Celebrities and fine wines sound like they would go well together because of their mutual glamour quotient. But their association can go far beyond simply endorsing or selling wines, such as Gordon Ramsay’s involvement with Château Bauduc of Bordeaux in 2009. There are in fact more celebrities in the wine business today than you might know, trying their hands at everything from investing in wine and owning vineyards to brewing their own vintage.
For example, Hollywood A-lister Leonardo DiCaprio recently became the latest celebrity to enter the fine wine business with a financial investment in Champagne Telmont. As an alternative asset, fine wine makes for an attractive investment option and celebrity wine investments are not cut off from these benefits.
Why are celebrities investing in wine
We see celebrities investing in wine for a varied number of reasons. Launching or buying a winery can appear as a status symbol or a chic hobby, and often, it is exactly that. It can serve as an extension of a celebrity’s personal or lifestyle brand. But it can also offer some tax benefits, as with nearly any business.
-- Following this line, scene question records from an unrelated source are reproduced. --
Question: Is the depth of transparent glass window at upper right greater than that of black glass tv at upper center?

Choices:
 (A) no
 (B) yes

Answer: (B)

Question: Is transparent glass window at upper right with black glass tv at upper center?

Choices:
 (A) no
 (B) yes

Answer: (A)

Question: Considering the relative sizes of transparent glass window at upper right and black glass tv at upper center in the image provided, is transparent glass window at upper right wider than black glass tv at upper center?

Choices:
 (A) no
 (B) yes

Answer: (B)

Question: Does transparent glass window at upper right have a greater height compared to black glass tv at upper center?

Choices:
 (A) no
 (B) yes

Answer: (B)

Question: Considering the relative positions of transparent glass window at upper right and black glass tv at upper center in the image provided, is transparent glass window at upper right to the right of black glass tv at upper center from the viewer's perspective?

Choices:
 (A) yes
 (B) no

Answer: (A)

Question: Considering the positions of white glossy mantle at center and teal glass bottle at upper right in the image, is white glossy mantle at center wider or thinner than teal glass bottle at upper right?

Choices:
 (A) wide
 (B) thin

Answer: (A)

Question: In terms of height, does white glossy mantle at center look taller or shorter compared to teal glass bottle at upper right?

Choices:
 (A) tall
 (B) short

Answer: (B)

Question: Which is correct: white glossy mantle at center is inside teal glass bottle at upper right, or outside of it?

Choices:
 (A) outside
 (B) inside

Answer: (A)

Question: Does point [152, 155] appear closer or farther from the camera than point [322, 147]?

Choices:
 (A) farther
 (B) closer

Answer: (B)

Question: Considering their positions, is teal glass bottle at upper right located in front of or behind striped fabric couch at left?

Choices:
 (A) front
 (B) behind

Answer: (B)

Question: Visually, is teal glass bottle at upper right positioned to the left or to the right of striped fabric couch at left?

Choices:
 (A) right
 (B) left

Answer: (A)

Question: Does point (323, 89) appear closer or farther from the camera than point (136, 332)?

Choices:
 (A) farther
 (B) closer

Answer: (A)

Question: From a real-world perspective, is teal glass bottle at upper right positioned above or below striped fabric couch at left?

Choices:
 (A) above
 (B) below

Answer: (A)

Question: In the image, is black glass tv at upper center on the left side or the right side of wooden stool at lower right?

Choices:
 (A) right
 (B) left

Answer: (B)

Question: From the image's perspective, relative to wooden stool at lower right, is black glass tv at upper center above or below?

So, while some celebrities such as David Beckham and Johnny Depp purchase wineries solely for their personal use, many more use their wine investments as a lucrative business venture, using their name and fame as a marketing tool for their wines.
In the case of celebrities like legendary Hollywood director Francis Ford Coppola, winemaking is going back to their family legacy. Coming from a family that made wine as a longstanding tradition (Coppola’s uncle and grandfather and uncle used to make wine in their apartment basement in New York), acquiring an estate and starting a celebrated winery brand seem like expected, albeit expensive, next steps.
Leveraging stardom to sell fine wine
The Francis Ford Coppola Winery puts the convergence of celebrity and wine into sharp relief. For example, the fine wine estate includes a mini-museum filled with memorabilia from the director’s popular movies, and artefacts scattered across the remaining estate as side attractions for visitors. This draws much more footfalls than a simple winery would have, to the extent that the Coppola Estate faced such a deluge of visitors that they had to introduce a high parking fee to control crowds.
Celebrity wines rank high in popularity among the public and bottles tend to fly off the store shelves. Pop icon Kylie Minogue launched a French rosé during the pandemic two years ago, which sold about half a million bottles in about five months, many of them to first-time wine drinkers. It sold over 70,000 bottles in a week in Australia alone.
Spending power can be a key factor
Some celebrities are drawn to the wine business because they have been wine enthusiasts for a long time and want to do something outside of work that they can enjoy. They invest in wineries and launch their labels because they consider themselves wine connoisseurs. As industry experts explain it, “Fame brings them wealth and they can afford to invest in it.”
Celebrities can afford the financial clout needed for the investment, of say, $200,000 to $300,000 for an acre in Napa Valley. They can take on famous and resourceful partners and easily access the resources necessary for a successful large-scale wine launch. Because of these reasons, there has been a rising influx of high-profile investments and purchases in premium wine regions like Provence, with celebrities and luxury groups investing millions of euros in the Var.
Connoisseurs can sometimes be doubtful or patronizing towards celebrity wines. But notwithstanding the occasional brand endorsement gimmick, there are many success stories among celebrity wine investments that explain the popularity of these fine wines.